An informal survey of more than a dozen recent online advice columns showed almost universal suspicion of the possibility that extramarital cross-sex friendship could be anything other than trouble. In a piece typical of most on the subject, Sasha Brown-Worsham at the Stir called these friendships a "slippery slope" to an affair: "a little giggle, a hair toss, a dinner, some wine, and the next thing you know, you're trading marriage war stories and thinking the other person would be a much better spouse for you." Even an advice columnist who "wants to have friendships that represent all of who I am" insists that after marriage, cross-sex buddies just won't work because of sexual tension or spousal jealousy. As Bold Boundaries co-organizer Jennifer Ould, a 41 year-old single woman whose best friend of several years is an older married man, put it: "When we point out our friendship is deep but neither romantic or sexual, we're often told we're either lying or hopelessly naïve."

Yet even this suspicion may be abating. Perhaps unexpectedly, social media may be playing a key role in helping make extramarital cross-sex friendships less threatening. We're accustomed to warnings about how the internet facilitates both emotional and physical affairs, but several of the speakers at Bold Boundaries pointed out that the non-corporeal nature of online communication actually made these friendships easier and less sexually charged. This is as true, Christian blogger and musician Alise Wright told me, for friends who know each other "in real life" as it is for those who've never actually met. "When we interact with someone through Twitter, we don't have to be distracted by their fantastic arms or gorgeous legs—we are more focused on what they are saying.
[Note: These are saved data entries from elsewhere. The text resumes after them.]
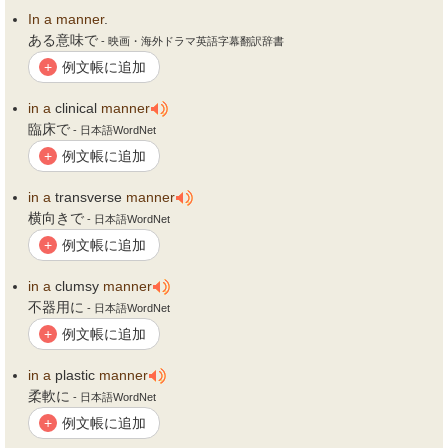
In
a
manner
.
ある意味で
- 映画・海外ドラマ英語字幕翻訳辞書
例文帳に追加
+
in
a
clinical
manner
臨床で
- 日本語WordNet
例文帳に追加
+
in
a
transverse
manner
横向きで
- 日本語WordNet
例文帳に追加
+
in
a
clumsy
manner
不器用に
- 日本語WordNet
例文帳に追加
+
in
a
plastic
manner
柔軟に
- 日本語WordNet
例文帳に追加
+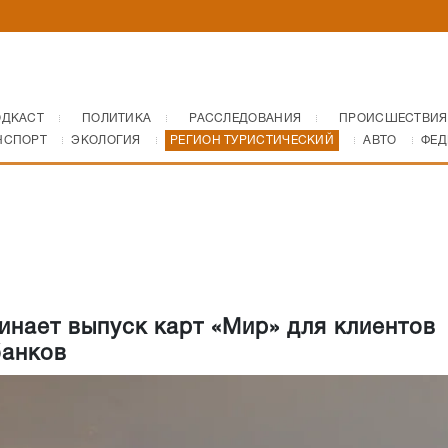
ОДКАСТ
ПОЛИТИКА
РАССЛЕДОВАНИЯ
ПРОИСШЕСТВИЯ
НСПОРТ
ЭКОЛОГИЯ
РЕГИОН ТУРИСТИЧЕСКИЙ
АВТО
ФЕД
инает выпуск карт «Мир» для клиентов
банков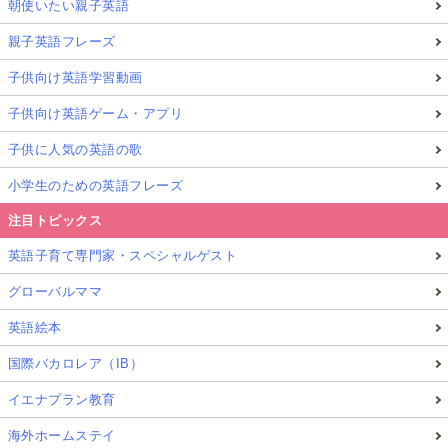
朝使いたい親子英語
親子英語フレーズ
子供向け英語学習動画
子供向け英語ゲーム・アプリ
子供に人気の英語の歌
小学生のための英語フレーズ
注目トピックス
英語子育て専門家・スペシャルゲスト
グローバルママ
英語絵本
国際バカロレア（IB）
イエナプラン教育
海外ホームステイ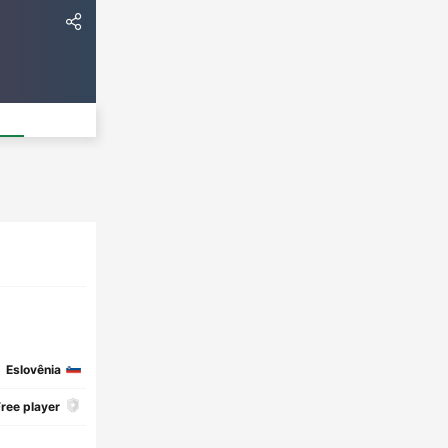
Eslovênia
ree player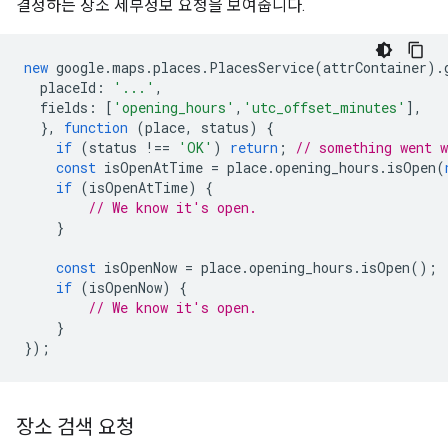
결정하는 장소 세부정보 요청을 보여줍니다.
new
google
.
maps
.
places
.
PlacesService
(
attrContainer
).
placeId
:
'...'
,
fields
:
[
'opening_hours'
,
'utc_offset_minutes'
],
},
function
(
place
,
status
)
{
if
(
status
!==
'OK'
)
return
;
// something went w
const
isOpenAtTime
=
place
.
opening_hours
.
isOpen
(
if
(
isOpenAtTime
)
{
// We know it's open.
}
const
isOpenNow
=
place
.
opening_hours
.
isOpen
();
if
(
isOpenNow
)
{
// We know it's open.
}
});
장소 검색 요청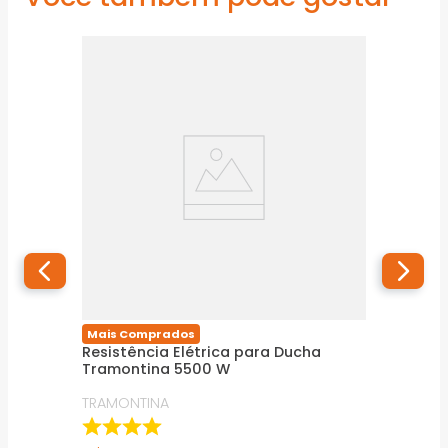
Mais Comprados
Resistência Elétrica para Ducha
Tramontina 5500 W
TRAMONTINA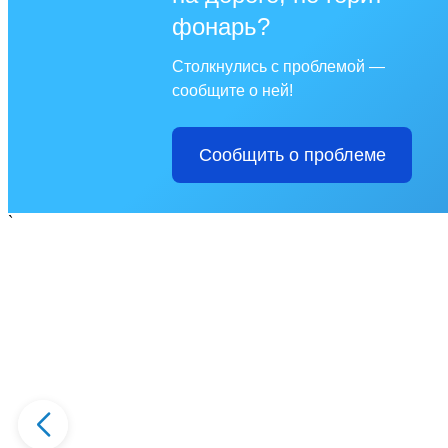
фонарь?
Столкнулись с проблемой —
сообщите о ней!
Сообщить о проблеме
`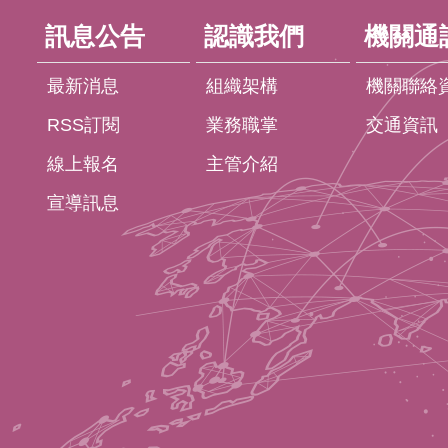
訊息公告
認識我們
機關通
最新消息
組織架構
機關聯絡
RSS訂閱
業務職掌
交通資訊
線上報名
主管介紹
宣導訊息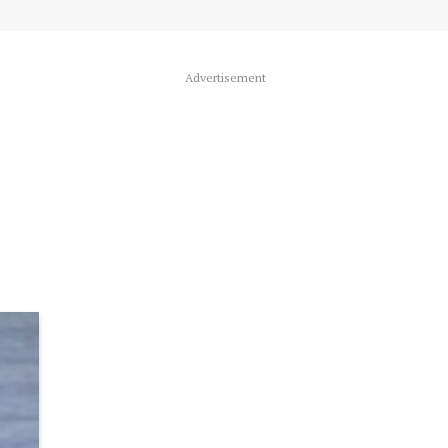
Advertisement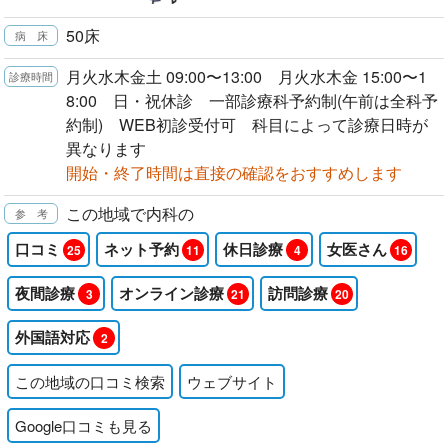
50床
月火水木金土 09:00〜13:00 月火水木金 15:00〜1
8:00 日・祝休診 一部診療科予約制(午前は全科予
約制) WEB初診受付可 科目によって診療日時が
異なります
開始・終了時間は直接の確認をおすすめします
この地域で内科の
口コミ
ネット予約
休日診療
女医さん
25
11
4
16
夜間診療
オンライン診療
訪問診療
3
21
20
外国語対応
2
この地域の口コミ検索
ウェブサイト
Google口コミも見る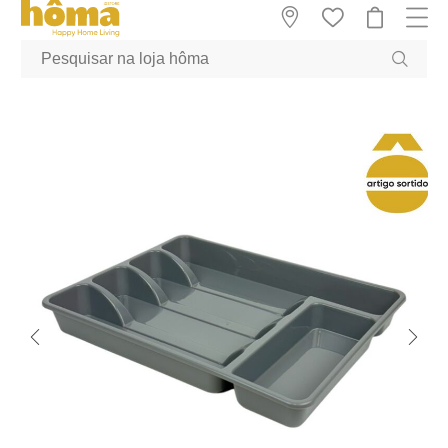
GTM-MFRK69Z true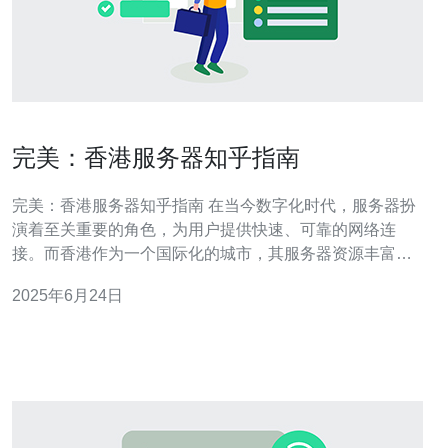
完美：香港服务器知乎指南
完美：香港服务器知乎指南 在当今数字化时代，服务器扮
演着至关重要的角色，为用户提供快速、可靠的网络连
接。而香港作为一个国际化的城市，其服务器资源丰富，
为企业和个人提供了许多选择。在本指南中，我们将重点
2025年6月24日
介绍香港服务器在知乎上的相关信息，帮助您选择适合自
己需求的服务器。 知乎作为一个知识分享平台，吸引了大
量IT从业者和网络爱好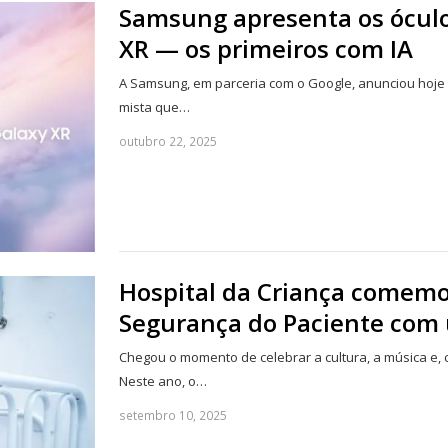
Samsung apresenta os óculo
XR — os primeiros com IA
A Samsung, em parceria com o Google, anunciou hoje 
mista que…
outubro 22, 2025
Hospital da Criança comemo
Segurança do Paciente com
Chegou o momento de celebrar a cultura, a música e, 
Neste ano, o…
setembro 10, 2025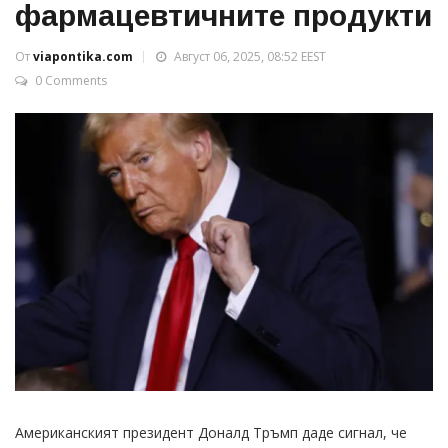
фармацевтичните продукти
От
viapontika.com
Август 06, 2025, 08:52 EEST
0 Comments
Американският президент Доналд Тръмп даде сигнал, че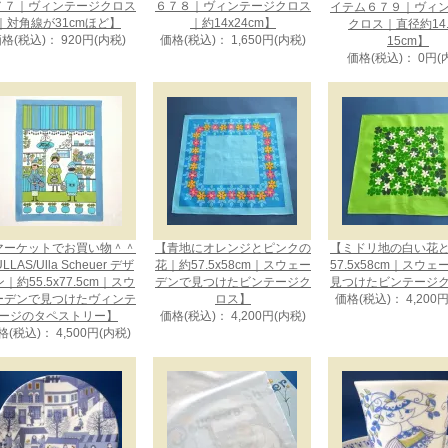
７７｜ヴィンテージクロス
６７８｜ヴィンテージクロス
イテム６７９｜ヴィ
｜対角線が31cmほど】
｜約14x24cm】
クロス｜直径約14.
格(税込)： 920円(内税)
価格(税込)： 1,650円(内税)
15cm】
価格(税込)： 0円(
マーケットでお買い物＾＾
【青地にオレンジとピンクの
【ミドリ地の白い花
LLAS/Ulla Scheuer デザ
花｜約57.5x58cm｜スウェー
57.5x58cm｜スウ
｜約55.5x77.5cm｜スウ
デンで見つけたビンテージク
見つけたビンテージ
ーデンで見つけたヴィンテ
ロス】
価格(税込)： 4,200
ージのタペストリー】
価格(税込)： 4,200円(内税)
格(税込)： 4,500円(内税)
As a result, people are more able to connect with someone simply as a person rather than as a (sexually attractive) man or woman."

When it comes to navigating cross-sex friendships in marriage, secular folk could learn a thing or two from their evangelical Christian peers. While the age at first marriage continues to rise among the unchurched, large numbers of conservative Christians continue to wed in their early twenties. For many, that means forming their first truly adult friendships after marriage, or for single Christians, with opposite-sex friends who are already hitched. Lived experience contradicts the claim that these friendships are impossible—rather, non-romantic cross-sex friendships after marriage become indispensable, speaker Elizabeth Chapin said. "They've helped expand my understanding of what it means to be a woman who is not just an object of sexual desire, but a valuable human with ideas, feelings, and experiences."

When I first read Packard's discussion of class and car seating arrangements in college, it didn't occur to me to question his conclusion that mixing couples was primarily about maximizing erotic possibility. After Bold Boundaries, however, I'm wondering if he didn't get it wrong. What if the reason to seat a man from one couple and a woman from another was less about flirtation and more about the simple truth that even the most passionate monogamous relationship can't meet every single one of our emotional needs? Within the safe space of a car, with one's partner a row away, what better way to remind men and women alike that we need and deserve affirmation not just that we're sexy, but that we're interesting, valuable people? Whatever differences there are between the sexes don't just exist and endure to encourage heterosexual desire—perhaps they also exist to give us the different insights and perspectives we need in order to be fully human.

As Noah Berlatsky pointed out recently, the "tradition of marriage encompasses a good deal more variation" than many of its most conservative defenders like to admit. Same-sex weddings, as the Bold Boundaries conferees made clear, aren't the only controversial innovation to impact an ever-evolving institution. The next taboo to fall isn't just about who we get to marry, but about whom we stay and grow close to after we're wed.